In 1980, Edward M. Kennedy ran to wrest the Democratic presidential nomination from incumbent Jimmy Carter. Early enthusiasm for Kennedy’s candidacy gave way to mystification and finally, indifference. Why? Well, for one thing, in an interview with that era’s version of Oprah Winfrey, Phil Donahue, the Massachusetts senator couldn’t say why he was running for president. In the end, his flimsy rationale appeared to be, “I’m a Kennedy. It’s time for me to fulfill my destiny.”
Voters decided that Kennedy’s destiny was to remain in the Senate. (Folks from both parties who have served with him say that he has been an effective senator in the intervening years.)
In a New York Times interview, Caroline Kennedy seems to be afflicted with the same inability to explain the reasons she should be appointed to the US Senate by Governor Paterson. More than that, she seems to offer the same rationale for the appointment she seeks: She’s a Kennedy.
Indeed, Kennedy’s public image may be taking its first buffeting as a result of an interview which makes her appear not only, as her interviewers observed, “vague,” but also petulant, afflicted with the same sense of entitlement that torpedoed her uncle’s presidential bid twenty-eight years ago.

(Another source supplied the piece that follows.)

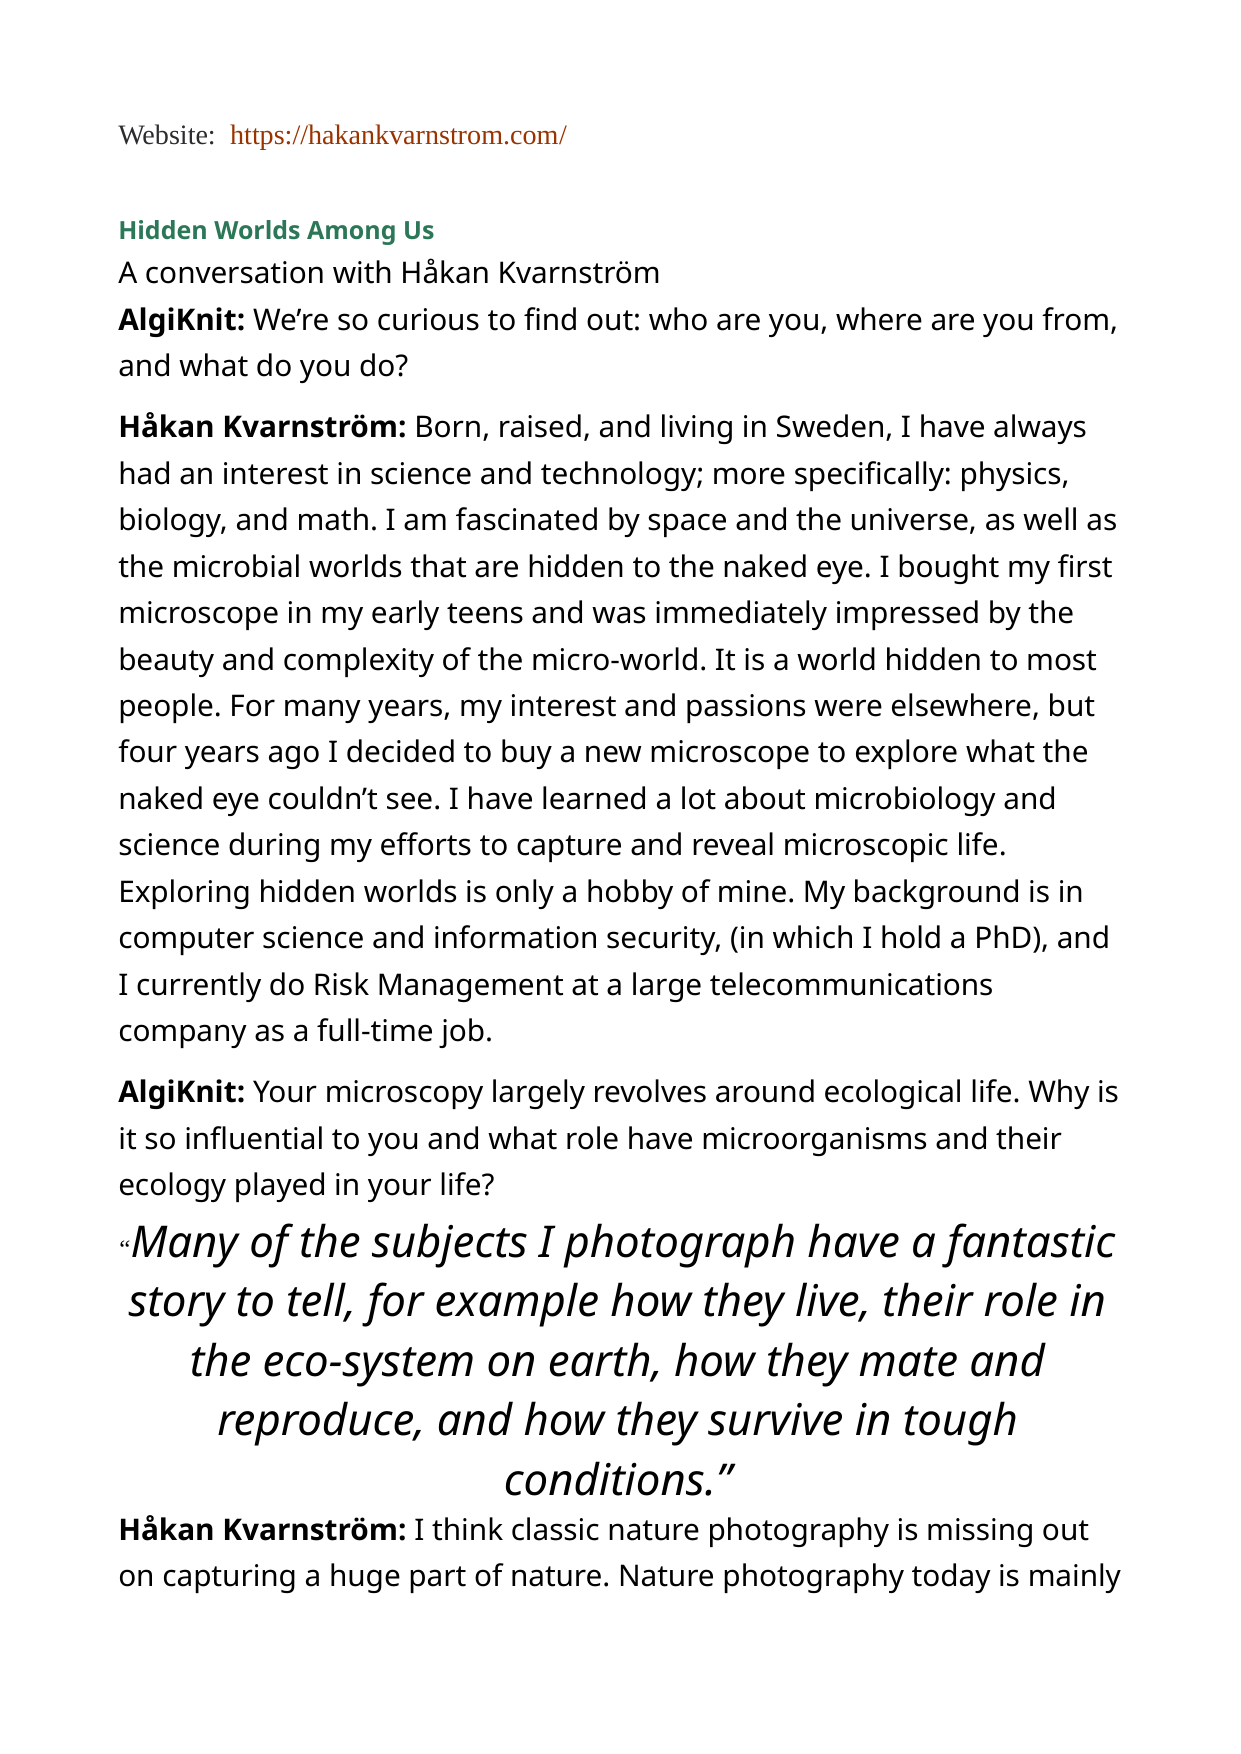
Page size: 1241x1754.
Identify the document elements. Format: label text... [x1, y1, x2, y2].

Of course, a big difference between Edward Kennedy’s bid for the presidency and Caroline Kennedy’s push to be appointed to Hillary Clinton’s unexpired Senate term is that the first involved an election. Had Ted Kennedy been convincing enough, he could have taken the Dem nomination fair and square. Caroline Kennedy has no such opportunity. If Governor Paterson appoints her to Clinton’s seat now, he will inevitably draw comparisons to John McCain’s pick of Sarah Palin: Kennedy is someone about whom serious doubts regarding her readiness for office have been raised by her conduct in the past three weeks. Like Palin, she will be seen as an “identity” candidate, someone whose image is more symbolic than substantive.
My unsolicited advice to Caroline Kennedy: If you’re serious about taking up the family business, prepare yourself for a 2010 or 2012 run for a House or Senate seat. Prove yourself to voters. An appointment to the Senate now will have the smell of dynastic politics and put both your party’s hold on the seat and your apparent desire for an effective political career at risk.